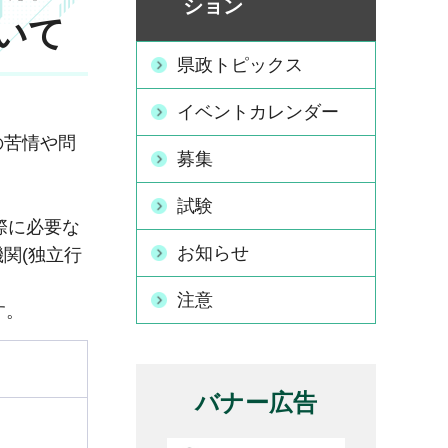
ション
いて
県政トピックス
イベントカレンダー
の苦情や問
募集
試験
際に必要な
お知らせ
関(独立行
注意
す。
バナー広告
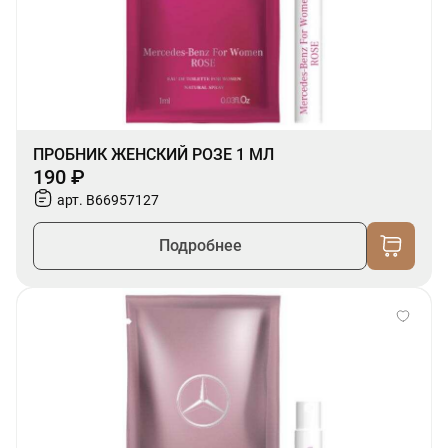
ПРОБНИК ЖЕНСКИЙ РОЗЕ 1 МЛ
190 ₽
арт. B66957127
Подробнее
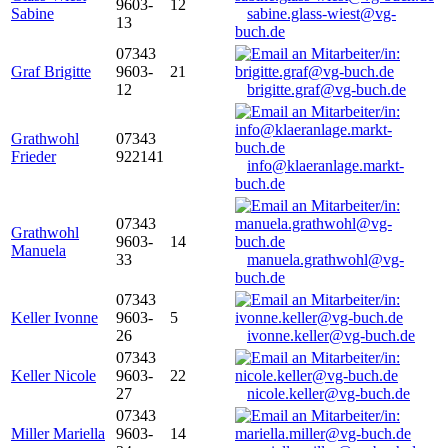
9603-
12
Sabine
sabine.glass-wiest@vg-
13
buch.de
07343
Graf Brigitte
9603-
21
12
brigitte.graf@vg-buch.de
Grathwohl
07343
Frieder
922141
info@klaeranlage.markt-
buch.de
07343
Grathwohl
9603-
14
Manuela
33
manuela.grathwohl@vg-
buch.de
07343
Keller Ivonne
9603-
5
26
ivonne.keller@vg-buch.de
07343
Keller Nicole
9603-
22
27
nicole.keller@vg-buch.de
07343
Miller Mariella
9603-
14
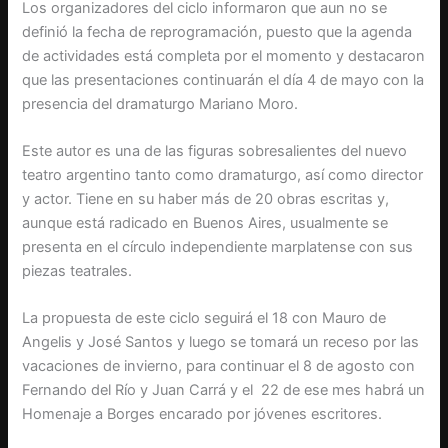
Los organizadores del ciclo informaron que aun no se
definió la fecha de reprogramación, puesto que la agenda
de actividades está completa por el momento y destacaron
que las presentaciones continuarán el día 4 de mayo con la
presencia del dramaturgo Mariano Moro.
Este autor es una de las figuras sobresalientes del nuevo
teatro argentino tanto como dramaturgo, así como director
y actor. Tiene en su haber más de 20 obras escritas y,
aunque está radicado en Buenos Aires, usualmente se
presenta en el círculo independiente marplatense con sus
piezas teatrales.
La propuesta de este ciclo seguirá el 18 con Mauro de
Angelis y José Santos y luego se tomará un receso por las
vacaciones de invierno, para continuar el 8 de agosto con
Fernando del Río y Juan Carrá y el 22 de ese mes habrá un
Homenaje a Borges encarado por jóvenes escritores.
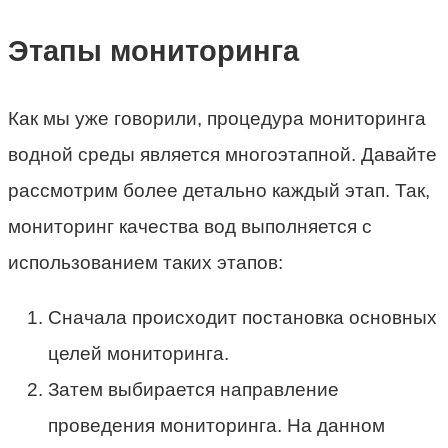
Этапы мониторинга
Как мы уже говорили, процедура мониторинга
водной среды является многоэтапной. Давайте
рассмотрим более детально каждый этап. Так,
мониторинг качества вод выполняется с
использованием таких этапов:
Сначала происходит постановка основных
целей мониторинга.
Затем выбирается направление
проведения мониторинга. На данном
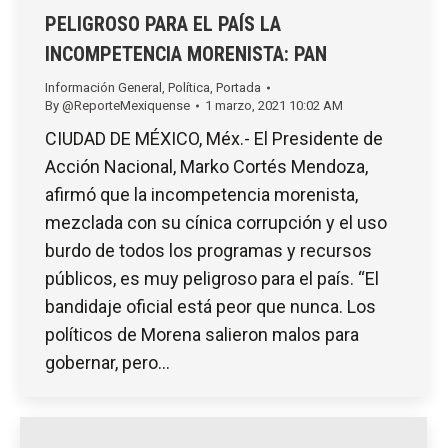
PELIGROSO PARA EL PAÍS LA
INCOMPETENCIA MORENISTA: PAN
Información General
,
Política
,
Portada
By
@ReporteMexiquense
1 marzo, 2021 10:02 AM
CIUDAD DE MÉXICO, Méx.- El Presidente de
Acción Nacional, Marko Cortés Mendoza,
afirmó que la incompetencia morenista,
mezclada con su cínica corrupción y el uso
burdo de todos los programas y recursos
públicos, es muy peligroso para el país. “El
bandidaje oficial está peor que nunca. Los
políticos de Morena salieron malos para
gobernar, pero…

● ● ● ● ●

Set apart and copy each line of the records that holds the word "dramaturgo".

* Response area *
presencia del dramaturgo Mariano Moro.
teatro argentino tanto como dramaturgo, así como director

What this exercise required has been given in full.